[Start of section]
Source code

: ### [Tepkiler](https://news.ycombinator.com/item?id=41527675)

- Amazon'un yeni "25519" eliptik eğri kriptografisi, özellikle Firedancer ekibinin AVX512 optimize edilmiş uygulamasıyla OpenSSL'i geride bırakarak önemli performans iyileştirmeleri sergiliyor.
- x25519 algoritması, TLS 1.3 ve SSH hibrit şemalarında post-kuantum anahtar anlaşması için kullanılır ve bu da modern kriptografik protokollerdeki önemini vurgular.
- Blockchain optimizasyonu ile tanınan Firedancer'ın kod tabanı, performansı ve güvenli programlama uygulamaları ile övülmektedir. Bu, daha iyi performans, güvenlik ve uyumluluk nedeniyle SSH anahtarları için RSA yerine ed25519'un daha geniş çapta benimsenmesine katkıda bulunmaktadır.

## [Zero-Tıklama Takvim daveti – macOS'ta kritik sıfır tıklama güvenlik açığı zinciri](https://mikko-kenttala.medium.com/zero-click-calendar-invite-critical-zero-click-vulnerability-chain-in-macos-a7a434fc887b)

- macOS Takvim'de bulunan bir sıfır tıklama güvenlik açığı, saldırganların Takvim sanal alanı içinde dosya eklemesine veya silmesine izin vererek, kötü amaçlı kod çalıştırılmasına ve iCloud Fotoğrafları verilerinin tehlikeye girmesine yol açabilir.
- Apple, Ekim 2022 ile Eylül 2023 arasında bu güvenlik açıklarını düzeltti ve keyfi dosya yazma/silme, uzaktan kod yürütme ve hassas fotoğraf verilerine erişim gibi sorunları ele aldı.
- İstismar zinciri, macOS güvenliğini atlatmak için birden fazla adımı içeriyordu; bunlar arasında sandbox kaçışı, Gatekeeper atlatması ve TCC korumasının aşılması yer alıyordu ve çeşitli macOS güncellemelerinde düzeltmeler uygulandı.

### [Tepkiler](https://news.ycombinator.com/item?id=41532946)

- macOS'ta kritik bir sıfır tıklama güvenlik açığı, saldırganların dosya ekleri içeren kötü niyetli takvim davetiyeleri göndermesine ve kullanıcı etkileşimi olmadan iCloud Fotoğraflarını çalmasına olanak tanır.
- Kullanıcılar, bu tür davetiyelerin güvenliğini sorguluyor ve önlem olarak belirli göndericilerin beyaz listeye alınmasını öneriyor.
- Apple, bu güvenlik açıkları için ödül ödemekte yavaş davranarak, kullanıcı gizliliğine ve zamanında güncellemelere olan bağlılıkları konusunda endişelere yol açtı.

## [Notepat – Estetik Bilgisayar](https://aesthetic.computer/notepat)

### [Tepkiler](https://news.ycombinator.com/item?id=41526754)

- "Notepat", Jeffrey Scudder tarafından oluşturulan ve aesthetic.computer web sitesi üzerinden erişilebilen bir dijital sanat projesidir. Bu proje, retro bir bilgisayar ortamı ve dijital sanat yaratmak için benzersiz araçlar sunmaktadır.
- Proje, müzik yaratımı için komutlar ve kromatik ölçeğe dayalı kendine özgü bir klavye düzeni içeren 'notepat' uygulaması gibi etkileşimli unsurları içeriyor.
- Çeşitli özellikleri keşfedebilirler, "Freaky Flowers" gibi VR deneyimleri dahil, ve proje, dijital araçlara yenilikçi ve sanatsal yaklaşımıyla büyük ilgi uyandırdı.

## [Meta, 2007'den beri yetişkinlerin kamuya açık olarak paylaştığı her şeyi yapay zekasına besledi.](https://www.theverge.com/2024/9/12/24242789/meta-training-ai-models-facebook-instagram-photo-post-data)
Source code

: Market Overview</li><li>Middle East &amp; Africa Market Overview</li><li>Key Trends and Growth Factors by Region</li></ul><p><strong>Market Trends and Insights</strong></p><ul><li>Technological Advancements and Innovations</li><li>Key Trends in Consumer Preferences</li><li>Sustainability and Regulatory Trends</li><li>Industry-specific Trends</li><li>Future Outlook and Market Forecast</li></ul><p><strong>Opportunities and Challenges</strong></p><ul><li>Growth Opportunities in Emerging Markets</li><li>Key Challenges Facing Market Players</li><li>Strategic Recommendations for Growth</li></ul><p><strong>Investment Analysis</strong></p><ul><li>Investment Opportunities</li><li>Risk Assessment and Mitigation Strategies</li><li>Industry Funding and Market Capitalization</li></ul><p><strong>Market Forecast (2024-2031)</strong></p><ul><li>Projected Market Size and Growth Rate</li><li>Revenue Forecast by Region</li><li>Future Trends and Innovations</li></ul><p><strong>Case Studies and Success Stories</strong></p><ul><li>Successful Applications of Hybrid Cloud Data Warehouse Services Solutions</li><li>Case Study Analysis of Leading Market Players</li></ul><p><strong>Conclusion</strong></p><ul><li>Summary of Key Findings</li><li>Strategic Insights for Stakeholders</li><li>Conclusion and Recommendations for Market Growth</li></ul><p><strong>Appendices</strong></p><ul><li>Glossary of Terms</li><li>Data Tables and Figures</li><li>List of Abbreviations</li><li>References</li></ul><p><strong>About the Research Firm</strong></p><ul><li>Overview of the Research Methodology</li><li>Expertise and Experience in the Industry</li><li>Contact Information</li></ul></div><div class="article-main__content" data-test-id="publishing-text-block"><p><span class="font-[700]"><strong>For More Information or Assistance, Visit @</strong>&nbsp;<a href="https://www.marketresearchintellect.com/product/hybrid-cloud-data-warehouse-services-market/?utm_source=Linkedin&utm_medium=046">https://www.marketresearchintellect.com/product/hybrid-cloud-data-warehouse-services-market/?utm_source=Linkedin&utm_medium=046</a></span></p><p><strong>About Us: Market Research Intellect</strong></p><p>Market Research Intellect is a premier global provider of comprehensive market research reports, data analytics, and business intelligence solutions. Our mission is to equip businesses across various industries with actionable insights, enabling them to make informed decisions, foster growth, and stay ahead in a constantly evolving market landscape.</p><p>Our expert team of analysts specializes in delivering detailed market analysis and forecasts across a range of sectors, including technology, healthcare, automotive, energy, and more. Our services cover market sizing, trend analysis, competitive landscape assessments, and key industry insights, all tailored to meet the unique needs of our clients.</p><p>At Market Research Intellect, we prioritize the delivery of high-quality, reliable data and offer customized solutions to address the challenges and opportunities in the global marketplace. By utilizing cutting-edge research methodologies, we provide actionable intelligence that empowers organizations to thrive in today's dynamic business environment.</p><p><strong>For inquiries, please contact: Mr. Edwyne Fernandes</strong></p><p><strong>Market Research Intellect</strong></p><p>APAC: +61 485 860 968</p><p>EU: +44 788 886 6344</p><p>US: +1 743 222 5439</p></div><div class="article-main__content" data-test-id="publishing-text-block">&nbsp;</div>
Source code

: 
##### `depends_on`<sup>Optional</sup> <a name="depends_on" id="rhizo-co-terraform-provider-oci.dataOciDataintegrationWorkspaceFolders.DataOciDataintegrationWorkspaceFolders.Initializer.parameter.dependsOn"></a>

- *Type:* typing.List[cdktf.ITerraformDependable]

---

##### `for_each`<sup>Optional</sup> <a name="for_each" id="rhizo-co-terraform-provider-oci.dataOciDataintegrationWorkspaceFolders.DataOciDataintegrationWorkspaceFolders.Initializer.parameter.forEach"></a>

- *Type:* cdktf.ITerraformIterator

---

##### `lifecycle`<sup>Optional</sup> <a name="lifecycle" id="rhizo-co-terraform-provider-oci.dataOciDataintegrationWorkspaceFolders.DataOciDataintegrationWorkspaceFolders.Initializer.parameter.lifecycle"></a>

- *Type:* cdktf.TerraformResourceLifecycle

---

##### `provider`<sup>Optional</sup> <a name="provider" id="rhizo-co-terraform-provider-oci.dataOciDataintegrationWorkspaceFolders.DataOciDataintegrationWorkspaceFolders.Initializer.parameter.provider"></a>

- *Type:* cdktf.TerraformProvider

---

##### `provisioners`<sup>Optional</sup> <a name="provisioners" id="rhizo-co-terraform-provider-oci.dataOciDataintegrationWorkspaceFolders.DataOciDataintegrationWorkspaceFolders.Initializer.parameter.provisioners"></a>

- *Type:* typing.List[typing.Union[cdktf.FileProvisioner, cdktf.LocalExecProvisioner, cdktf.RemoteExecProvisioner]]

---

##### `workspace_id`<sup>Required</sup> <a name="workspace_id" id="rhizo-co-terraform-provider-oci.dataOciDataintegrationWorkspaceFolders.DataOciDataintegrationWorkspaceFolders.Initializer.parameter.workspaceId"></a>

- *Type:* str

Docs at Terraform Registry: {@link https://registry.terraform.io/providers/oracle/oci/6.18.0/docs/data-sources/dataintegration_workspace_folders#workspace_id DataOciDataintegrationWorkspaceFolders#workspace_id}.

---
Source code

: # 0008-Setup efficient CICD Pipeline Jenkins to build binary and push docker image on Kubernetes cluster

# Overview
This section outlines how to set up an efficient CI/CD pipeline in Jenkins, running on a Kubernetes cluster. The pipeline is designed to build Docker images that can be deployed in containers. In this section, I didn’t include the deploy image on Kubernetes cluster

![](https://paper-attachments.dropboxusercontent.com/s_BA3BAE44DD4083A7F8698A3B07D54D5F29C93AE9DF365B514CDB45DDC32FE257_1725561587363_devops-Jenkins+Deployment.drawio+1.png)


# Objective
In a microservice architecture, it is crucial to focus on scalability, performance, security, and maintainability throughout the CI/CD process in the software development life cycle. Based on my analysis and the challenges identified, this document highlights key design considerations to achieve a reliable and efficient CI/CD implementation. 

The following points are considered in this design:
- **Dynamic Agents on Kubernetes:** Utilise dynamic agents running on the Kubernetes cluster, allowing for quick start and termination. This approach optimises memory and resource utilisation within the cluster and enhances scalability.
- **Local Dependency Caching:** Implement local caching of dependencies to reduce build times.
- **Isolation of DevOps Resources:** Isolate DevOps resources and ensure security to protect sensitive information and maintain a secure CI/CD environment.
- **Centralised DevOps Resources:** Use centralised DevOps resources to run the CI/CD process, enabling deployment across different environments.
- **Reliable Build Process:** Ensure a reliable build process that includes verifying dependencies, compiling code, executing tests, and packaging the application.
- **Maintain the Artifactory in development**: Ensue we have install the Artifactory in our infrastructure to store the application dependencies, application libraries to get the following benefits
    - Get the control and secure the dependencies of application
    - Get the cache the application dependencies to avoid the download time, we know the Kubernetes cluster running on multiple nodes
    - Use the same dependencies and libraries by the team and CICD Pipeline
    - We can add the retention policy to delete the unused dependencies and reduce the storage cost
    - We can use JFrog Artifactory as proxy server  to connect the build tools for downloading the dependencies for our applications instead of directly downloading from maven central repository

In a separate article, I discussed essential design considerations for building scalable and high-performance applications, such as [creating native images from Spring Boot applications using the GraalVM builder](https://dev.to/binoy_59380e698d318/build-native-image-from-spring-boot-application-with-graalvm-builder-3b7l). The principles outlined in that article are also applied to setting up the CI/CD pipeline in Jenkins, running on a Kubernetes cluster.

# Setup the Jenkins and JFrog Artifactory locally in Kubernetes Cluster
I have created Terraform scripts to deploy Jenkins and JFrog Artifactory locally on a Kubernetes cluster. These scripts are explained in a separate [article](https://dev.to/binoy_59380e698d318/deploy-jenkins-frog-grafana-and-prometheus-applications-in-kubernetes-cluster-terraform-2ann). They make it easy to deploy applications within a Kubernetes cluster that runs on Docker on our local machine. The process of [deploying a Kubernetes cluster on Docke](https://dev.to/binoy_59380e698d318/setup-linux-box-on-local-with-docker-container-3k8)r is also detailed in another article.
[End of section]
--- DIRECTIONS FOR THIS TASK ---
Substitute "Kind" for "Type" in everything from the line that contains "- *Type:* cdktf.TerraformResourceLifecycle" down to the line that contains "- *Type:* str", and give back only those lines with nothing else changed.

--- EXERCISE ANSWER ---
- *Kind:* cdktf.TerraformResourceLifecycle

---

##### `provider`<sup>Optional</sup> <a name="provider" id="rhizo-co-terraform-provider-oci.dataOciDataintegrationWorkspaceFolders.DataOciDataintegrationWorkspaceFolders.Initializer.parameter.provider"></a>

- *Kind:* cdktf.TerraformProvider

---

##### `provisioners`<sup>Optional</sup> <a name="provisioners" id="rhizo-co-terraform-provider-oci.dataOciDataintegrationWorkspaceFolders.DataOciDataintegrationWorkspaceFolders.Initializer.parameter.provisioners"></a>

- *Kind:* typing.List[typing.Union[cdktf.FileProvisioner, cdktf.LocalExecProvisioner, cdktf.RemoteExecProvisioner]]

---

##### `workspace_id`<sup>Required</sup> <a name="workspace_id" id="rhizo-co-terraform-provider-oci.dataOciDataintegrationWorkspaceFolders.DataOciDataintegrationWorkspaceFolders.Initializer.parameter.workspaceId"></a>

- *Kind:* str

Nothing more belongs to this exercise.